- Exercise prompt: Any image in the records is to be dropped, and everything else duplicated precisely.
___ Task input
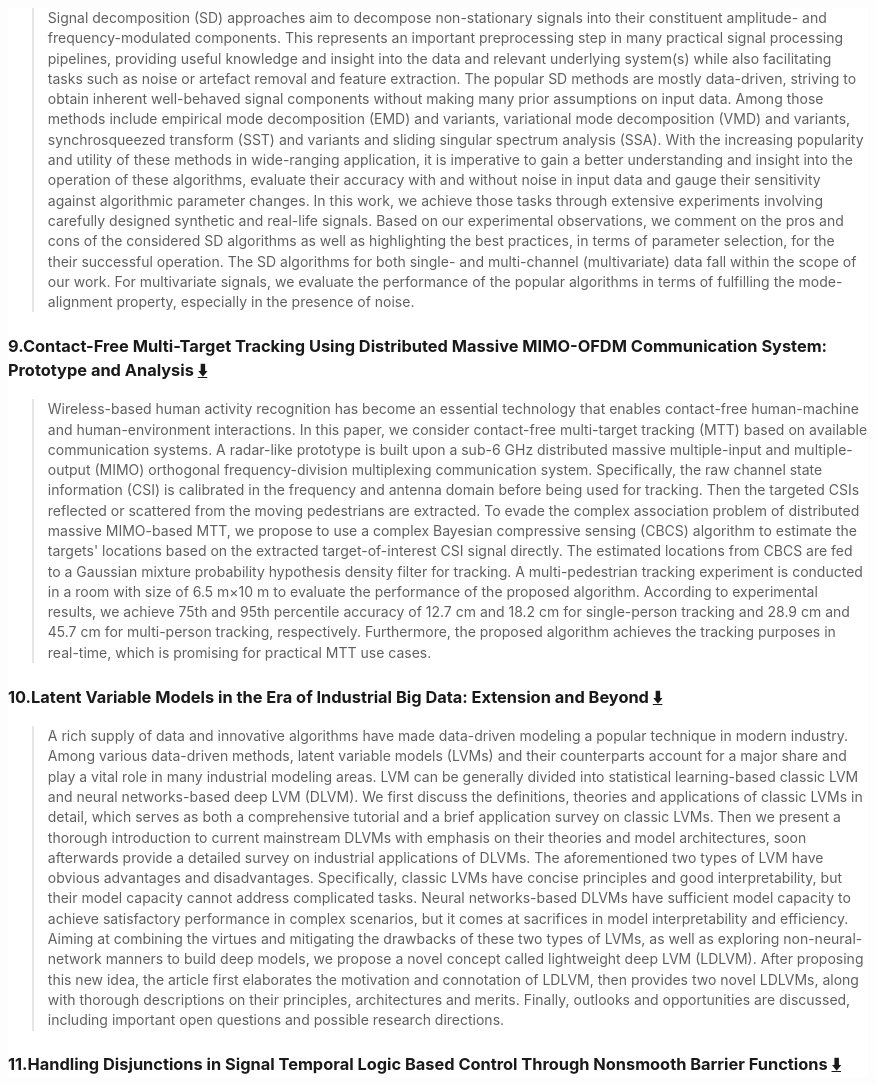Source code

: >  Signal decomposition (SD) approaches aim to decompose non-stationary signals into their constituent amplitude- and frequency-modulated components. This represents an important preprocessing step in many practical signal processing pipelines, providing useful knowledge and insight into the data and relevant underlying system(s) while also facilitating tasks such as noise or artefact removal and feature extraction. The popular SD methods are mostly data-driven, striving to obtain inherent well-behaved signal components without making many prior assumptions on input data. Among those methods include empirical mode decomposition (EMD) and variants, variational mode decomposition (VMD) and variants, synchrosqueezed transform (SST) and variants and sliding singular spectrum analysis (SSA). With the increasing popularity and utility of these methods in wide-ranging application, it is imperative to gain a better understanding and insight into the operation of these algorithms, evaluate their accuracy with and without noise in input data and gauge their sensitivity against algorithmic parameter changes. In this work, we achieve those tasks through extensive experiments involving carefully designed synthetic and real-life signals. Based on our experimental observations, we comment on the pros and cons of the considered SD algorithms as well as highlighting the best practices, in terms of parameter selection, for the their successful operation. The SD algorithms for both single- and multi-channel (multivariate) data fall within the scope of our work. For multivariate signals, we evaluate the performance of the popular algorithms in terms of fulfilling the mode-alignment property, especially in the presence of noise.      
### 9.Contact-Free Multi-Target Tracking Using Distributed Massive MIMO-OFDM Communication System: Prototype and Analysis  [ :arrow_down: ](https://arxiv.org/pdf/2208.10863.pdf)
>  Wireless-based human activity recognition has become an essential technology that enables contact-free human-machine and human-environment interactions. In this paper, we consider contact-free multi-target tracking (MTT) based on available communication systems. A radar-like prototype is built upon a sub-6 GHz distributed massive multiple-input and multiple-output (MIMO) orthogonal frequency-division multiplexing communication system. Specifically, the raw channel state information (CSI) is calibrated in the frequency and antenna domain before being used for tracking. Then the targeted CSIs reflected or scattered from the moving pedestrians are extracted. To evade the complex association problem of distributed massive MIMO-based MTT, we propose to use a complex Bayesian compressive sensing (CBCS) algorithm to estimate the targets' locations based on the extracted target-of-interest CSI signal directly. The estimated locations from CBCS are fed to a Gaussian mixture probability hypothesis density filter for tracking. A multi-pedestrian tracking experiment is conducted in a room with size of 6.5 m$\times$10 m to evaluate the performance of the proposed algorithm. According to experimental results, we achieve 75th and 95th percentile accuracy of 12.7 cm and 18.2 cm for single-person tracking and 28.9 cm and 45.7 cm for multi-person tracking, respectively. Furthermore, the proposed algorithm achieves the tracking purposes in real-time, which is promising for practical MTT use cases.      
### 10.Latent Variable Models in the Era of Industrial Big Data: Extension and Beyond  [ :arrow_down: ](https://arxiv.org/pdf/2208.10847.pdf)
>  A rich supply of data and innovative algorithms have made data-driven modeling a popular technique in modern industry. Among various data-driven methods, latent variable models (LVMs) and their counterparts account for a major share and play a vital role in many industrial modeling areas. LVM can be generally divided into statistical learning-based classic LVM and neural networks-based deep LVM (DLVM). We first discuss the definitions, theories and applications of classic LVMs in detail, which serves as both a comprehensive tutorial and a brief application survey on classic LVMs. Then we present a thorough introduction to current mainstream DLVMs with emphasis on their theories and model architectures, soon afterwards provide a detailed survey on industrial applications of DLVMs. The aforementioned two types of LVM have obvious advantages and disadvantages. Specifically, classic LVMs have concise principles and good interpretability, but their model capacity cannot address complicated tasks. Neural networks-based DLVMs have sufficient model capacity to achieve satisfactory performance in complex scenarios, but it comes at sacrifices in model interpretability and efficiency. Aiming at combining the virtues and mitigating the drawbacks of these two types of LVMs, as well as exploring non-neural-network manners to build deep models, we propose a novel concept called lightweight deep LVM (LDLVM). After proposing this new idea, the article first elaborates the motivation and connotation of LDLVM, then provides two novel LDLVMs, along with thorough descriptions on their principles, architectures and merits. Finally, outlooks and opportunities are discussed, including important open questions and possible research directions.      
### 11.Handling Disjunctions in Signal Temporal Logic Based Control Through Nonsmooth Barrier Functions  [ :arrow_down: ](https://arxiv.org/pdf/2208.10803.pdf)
______
- Result:
Source code

: >  Signal decomposition (SD) approaches aim to decompose non-stationary signals into their constituent amplitude- and frequency-modulated components. This represents an important preprocessing step in many practical signal processing pipelines, providing useful knowledge and insight into the data and relevant underlying system(s) while also facilitating tasks such as noise or artefact removal and feature extraction. The popular SD methods are mostly data-driven, striving to obtain inherent well-behaved signal components without making many prior assumptions on input data. Among those methods include empirical mode decomposition (EMD) and variants, variational mode decomposition (VMD) and variants, synchrosqueezed transform (SST) and variants and sliding singular spectrum analysis (SSA). With the increasing popularity and utility of these methods in wide-ranging application, it is imperative to gain a better understanding and insight into the operation of these algorithms, evaluate their accuracy with and without noise in input data and gauge their sensitivity against algorithmic parameter changes. In this work, we achieve those tasks through extensive experiments involving carefully designed synthetic and real-life signals. Based on our experimental observations, we comment on the pros and cons of the considered SD algorithms as well as highlighting the best practices, in terms of parameter selection, for the their successful operation. The SD algorithms for both single- and multi-channel (multivariate) data fall within the scope of our work. For multivariate signals, we evaluate the performance of the popular algorithms in terms of fulfilling the mode-alignment property, especially in the presence of noise.      
### 9.Contact-Free Multi-Target Tracking Using Distributed Massive MIMO-OFDM Communication System: Prototype and Analysis  [ :arrow_down: ](https://arxiv.org/pdf/2208.10863.pdf)
>  Wireless-based human activity recognition has become an essential technology that enables contact-free human-machine and human-environment interactions. In this paper, we consider contact-free multi-target tracking (MTT) based on available communication systems. A radar-like prototype is built upon a sub-6 GHz distributed massive multiple-input and multiple-output (MIMO) orthogonal frequency-division multiplexing communication system. Specifically, the raw channel state information (CSI) is calibrated in the frequency and antenna domain before being used for tracking. Then the targeted CSIs reflected or scattered from the moving pedestrians are extracted. To evade the complex association problem of distributed massive MIMO-based MTT, we propose to use a complex Bayesian compressive sensing (CBCS) algorithm to estimate the targets' locations based on the extracted target-of-interest CSI signal directly. The estimated locations from CBCS are fed to a Gaussian mixture probability hypothesis density filter for tracking. A multi-pedestrian tracking experiment is conducted in a room with size of 6.5 m$\times$10 m to evaluate the performance of the proposed algorithm. According to experimental results, we achieve 75th and 95th percentile accuracy of 12.7 cm and 18.2 cm for single-person tracking and 28.9 cm and 45.7 cm for multi-person tracking, respectively. Furthermore, the proposed algorithm achieves the tracking purposes in real-time, which is promising for practical MTT use cases.      
### 10.Latent Variable Models in the Era of Industrial Big Data: Extension and Beyond  [ :arrow_down: ](https://arxiv.org/pdf/2208.10847.pdf)
>  A rich supply of data and innovative algorithms have made data-driven modeling a popular technique in modern industry. Among various data-driven methods, latent variable models (LVMs) and their counterparts account for a major share and play a vital role in many industrial modeling areas. LVM can be generally divided into statistical learning-based classic LVM and neural networks-based deep LVM (DLVM). We first discuss the definitions, theories and applications of classic LVMs in detail, which serves as both a comprehensive tutorial and a brief application survey on classic LVMs. Then we present a thorough introduction to current mainstream DLVMs with emphasis on their theories and model architectures, soon afterwards provide a detailed survey on industrial applications of DLVMs. The aforementioned two types of LVM have obvious advantages and disadvantages. Specifically, classic LVMs have concise principles and good interpretability, but their model capacity cannot address complicated tasks. Neural networks-based DLVMs have sufficient model capacity to achieve satisfactory performance in complex scenarios, but it comes at sacrifices in model interpretability and efficiency. Aiming at combining the virtues and mitigating the drawbacks of these two types of LVMs, as well as exploring non-neural-network manners to build deep models, we propose a novel concept called lightweight deep LVM (LDLVM). After proposing this new idea, the article first elaborates the motivation and connotation of LDLVM, then provides two novel LDLVMs, along with thorough descriptions on their principles, architectures and merits. Finally, outlooks and opportunities are discussed, including important open questions and possible research directions.      
### 11.Handling Disjunctions in Signal Temporal Logic Based Control Through Nonsmooth Barrier Functions  [ :arrow_down: ](https://arxiv.org/pdf/2208.10803.pdf)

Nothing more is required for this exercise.